I'm sure that, as they make their transition, they'll bring more inventory online, but I agree. The internet audience is not only more price-conscious and performance savvy, but they have to purposely find their sub retailer's website. Velodyne's going to have to build more buzz around their price to performance ratio because, based on specs and price, they are towards the bottom of the performance pile at every price point right now.

Case in point, Impact 12 vs. Emotiva Sub 12, emotiva $20 more (less when bought in pairs), digs deeper, more output, a lot more internet buzz. Move up the line and you find competition from Aperion in small subs, SVS, HSU, and ED in max spl, and servos and sealeds for accuracy. Nothing they offer is jumping out at me right now.

Auto-EQ seems to be their niche, but in the days of Audyssey, how much do you really want EQ built into your sub? Audyssey has even made phase controls unnecessary.

And, they need non-pdf specs. What an annoyance.


----------



## sub_crazy (Nov 17, 2007)

Good point on the Auto-EQ. I still have my SMS-1 but it is only in the system to run quick graphs for my DIY subs, with Audyssey I no longer need to use the EQ portion unless I use it to boost down low.


----------



## tesseract (Aug 9, 2010)

One would think that Velodyne will need to drop their prices significantly, while improving performance, to compete at the ID level.

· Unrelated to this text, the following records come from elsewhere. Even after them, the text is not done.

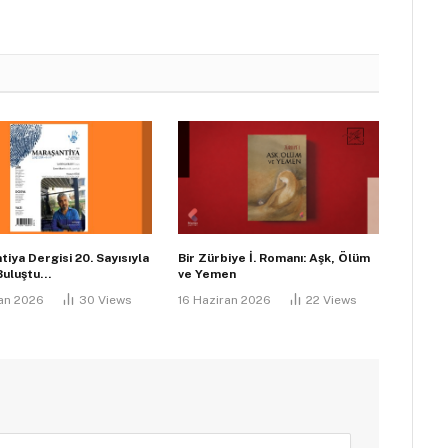
iya Dergisi 20. Sayısıyla
Bir Zürbiye İ. Romanı: Aşk, Ölüm
Buluştu…
ve Yemen
ran 2026
30
Views
16 Haziran 2026
22
Views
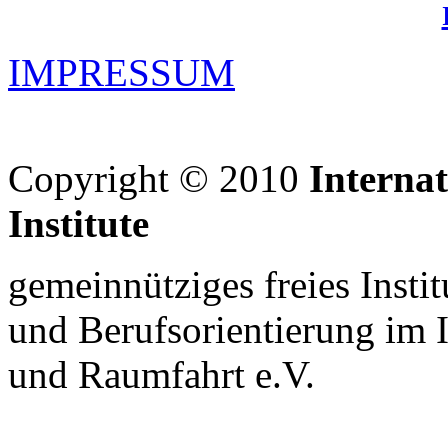
IMPRESSUM
Copyright © 2010
Interna
Institute
gemeinnütziges freies Insti
und Berufsorientierung im 
und Raumfahrt e.V.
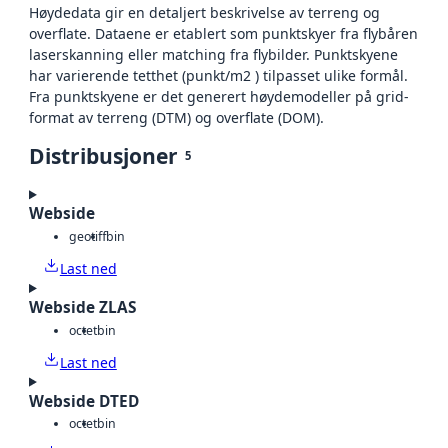
Høydedata gir en detaljert beskrivelse av terreng og
overflate. Dataene er etablert som punktskyer fra flybåren
laserskanning eller matching fra flybilder. Punktskyene
har varierende tetthet (punkt/m2 ) tilpasset ulike formål.
Fra punktskyene er det generert høydemodeller på grid-
format av terreng (DTM) og overflate (DOM).
Distribusjoner
5
Webside
geotiff
bin
Last ned
Webside ZLAS
octet
bin
Last ned
Webside DTED
octet
bin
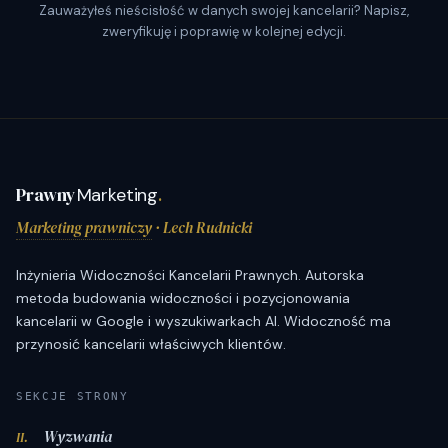
Zauważyłeś nieścisłość w danych swojej kancelarii? Napisz,
zweryfikuję i poprawię w kolejnej edycji.
Prawny
Marketing
.
Marketing prawniczy
· Lech Rudnicki
Inżynieria Widoczności Kancelarii Prawnych. Autorska
metoda budowania widoczności i pozycjonowania
kancelarii w Google i wyszukiwarkach AI. Widoczność ma
przynosić kancelarii właściwych klientów.
SEKCJE STRONY
Wyzwania
II.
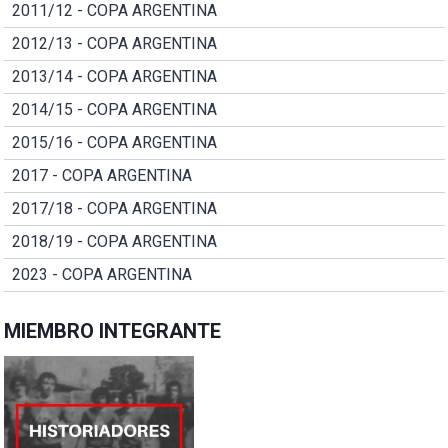
2011/12 - COPA ARGENTINA
2012/13 - COPA ARGENTINA
2013/14 - COPA ARGENTINA
2014/15 - COPA ARGENTINA
2015/16 - COPA ARGENTINA
2017 - COPA ARGENTINA
2017/18 - COPA ARGENTINA
2018/19 - COPA ARGENTINA
2023 - COPA ARGENTINA
MIEMBRO INTEGRANTE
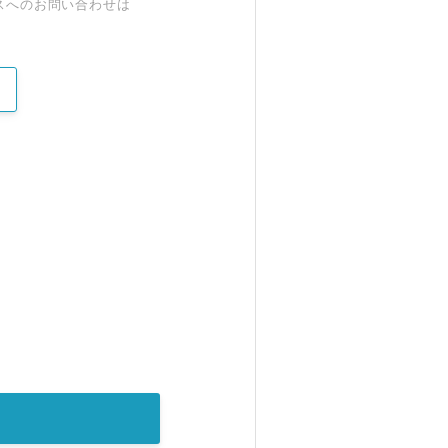
スへのお問い合わせは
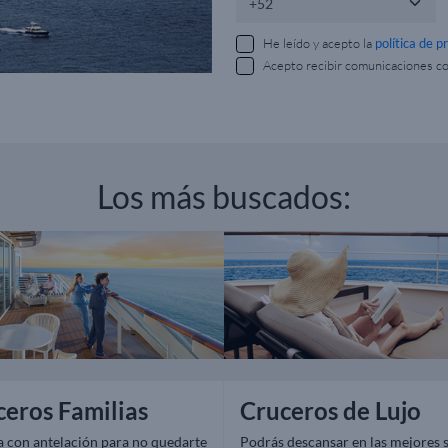
He leído y acepto la
política de p
Acepto recibir comunicaciones c
Los más buscados:
ceros Familias
Cruceros de Lujo
a con antelación para no quedarte
Podrás descansar en las mejores s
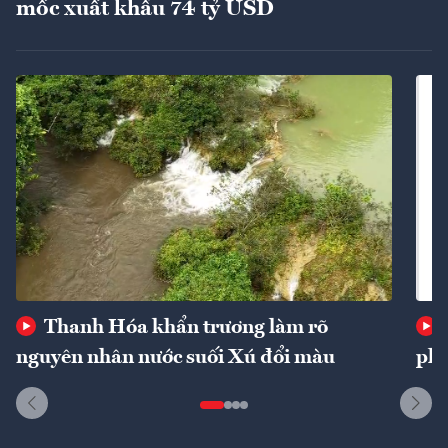
mốc xuất khẩu 74 tỷ USD
Thanh Hóa khẩn trương làm rõ
nguyên nhân nước suối Xú đổi màu
phí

They are offering free shipping, that will hamper attempts to slash prices. Maintaining quality at a lower cost will be tough to do. 

Then again, Velo may be able to make it based on brand recognition alone without any changes to the products at all. It will be interesting to see what happens.

I agree, people should not want to want to pay for redundant auto EQ systems. But they have been.  Eliminating auto EQ would help to cut costs.


----------



## informel (Jun 21, 2011)

tesseract said:


> Then again, Velo may be able to make it based on brand recognition alone without any changes to the products at all.


Unless they become a marketing company like Bose, it will not work, you can surf on your reputation on so far.



tesseract said:


> Eliminating auto EQ would help to cut costs.


If they remove what differenciate them, then what is the use.

Also sub are heavy and even if they offer free delivery (come on, it will be include in the price, no free lunch remember).

I have a DD-15 and I really like it... or liked it I think the plate amp as a problem :hissyfit:, it just make sound like bad connection would do, sometimes it works for 5 minutes.

I wish I had found this site first, with the kind of money I paid for the DD-15 I would have build a super sub:hsd: and had enough money to upgrade my receiver!:hissyfit:


----------